ワイン・スピリッツ輸出業者連盟(FEVS)の発表によると、ワインとスピリッツの輸出額は前年比28%増の155億ユーロで、過去最高に達した。コロナ禍前の2019年比でも11%増だった。
フランスのワインとスピリッツの最大の輸出先である米国向け輸出額は34%増加し、41億ユーロとなった。輸出量も11%増加し、2億300万ケースとなった。2019年比でも4%増えた。2021年3月からフランス産ワインに対する米国の関税が停止されたことが、輸出を押し上げたと見られる。
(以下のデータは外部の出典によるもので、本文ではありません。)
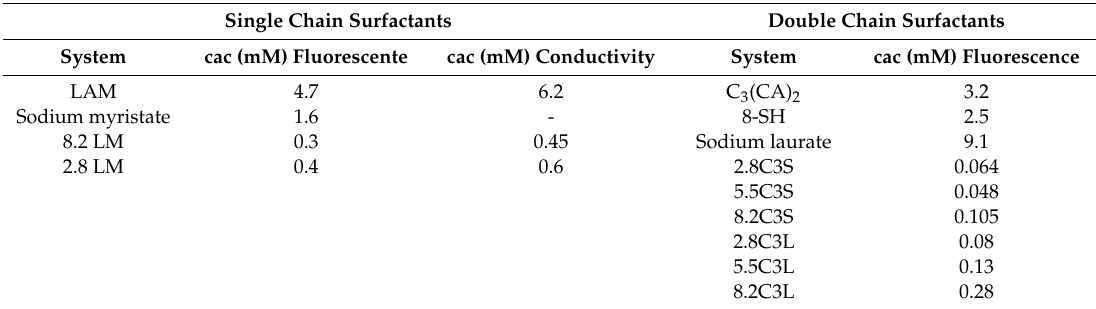
Table 2. Critical aggregation concentration (cac) of pure surfactants and their catanionic mixtures.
また、ブレグジットをめぐる懸念も払拭された。2021年1月1日からの英国のEU完全離脱は、フランスのアルコール輸出に悪影響を及ぼさず、通年の売上は好調で、20%増の16億ユーロを記録した。
アジアでは、中国市場でフランスのワイン輸出が56%急増し、12億6000万ユーロとなった。韓国向け輸出の伸び率は60%を超え、シンガポール向け輸出も大幅に増加した。
フランスのワイン産業界全体が、世界的な消費の伸びの恩恵を被っている。シャンパーニュの輸出額は35億ユーロで過去最高。ボルドー(23億ユーロ)、ブルゴーニュ(12億7000万ユーロ)、ローヌ(5億2400万ユーロ)、プロヴァンス(3億1300万ユーロ)と続く。
ボルドーワインも過去最高 中国がトップ市場
ボルドーワイン委員会(CIVB)によると、2021年の米国向けボルドーワインの売上高は67%増の3億4900万ユーロとなり、過去最高を更新した。輸出量は24万7000hl(3300万本)で、24%増加した。関税の撤廃と、近年の優良ヴィンテージに対する需要が、米国向け出荷量の回復を支えたと見られている。
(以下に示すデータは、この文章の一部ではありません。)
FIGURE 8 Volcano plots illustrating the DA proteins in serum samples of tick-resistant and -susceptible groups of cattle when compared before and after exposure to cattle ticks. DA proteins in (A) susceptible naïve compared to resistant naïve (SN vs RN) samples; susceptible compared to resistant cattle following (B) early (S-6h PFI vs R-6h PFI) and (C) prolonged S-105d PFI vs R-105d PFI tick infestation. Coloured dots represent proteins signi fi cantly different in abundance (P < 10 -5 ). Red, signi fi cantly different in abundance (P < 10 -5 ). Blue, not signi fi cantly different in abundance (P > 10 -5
高級ボルドーに対する世界的な需要は高まっている。2021年の世界向けボルドーワイン輸出量は前年比9%増の189万hl(2億5200万本)だった。輸出額は30%増の23億ユーロにはね上がった。
ただ、CIVBの統計によると、ボルドーワインの世界最大の輸出先は依然として中国だ。中国本土、香港、マカオへの輸出は、2021年には10%増の40万2000hl(5400万本)、金額では16%増の6億1600万ユーロとなった。
日本への輸出も10%増の1億2000万ユーロとなり、アジアのバイヤーの重要さが浮き彫りになった。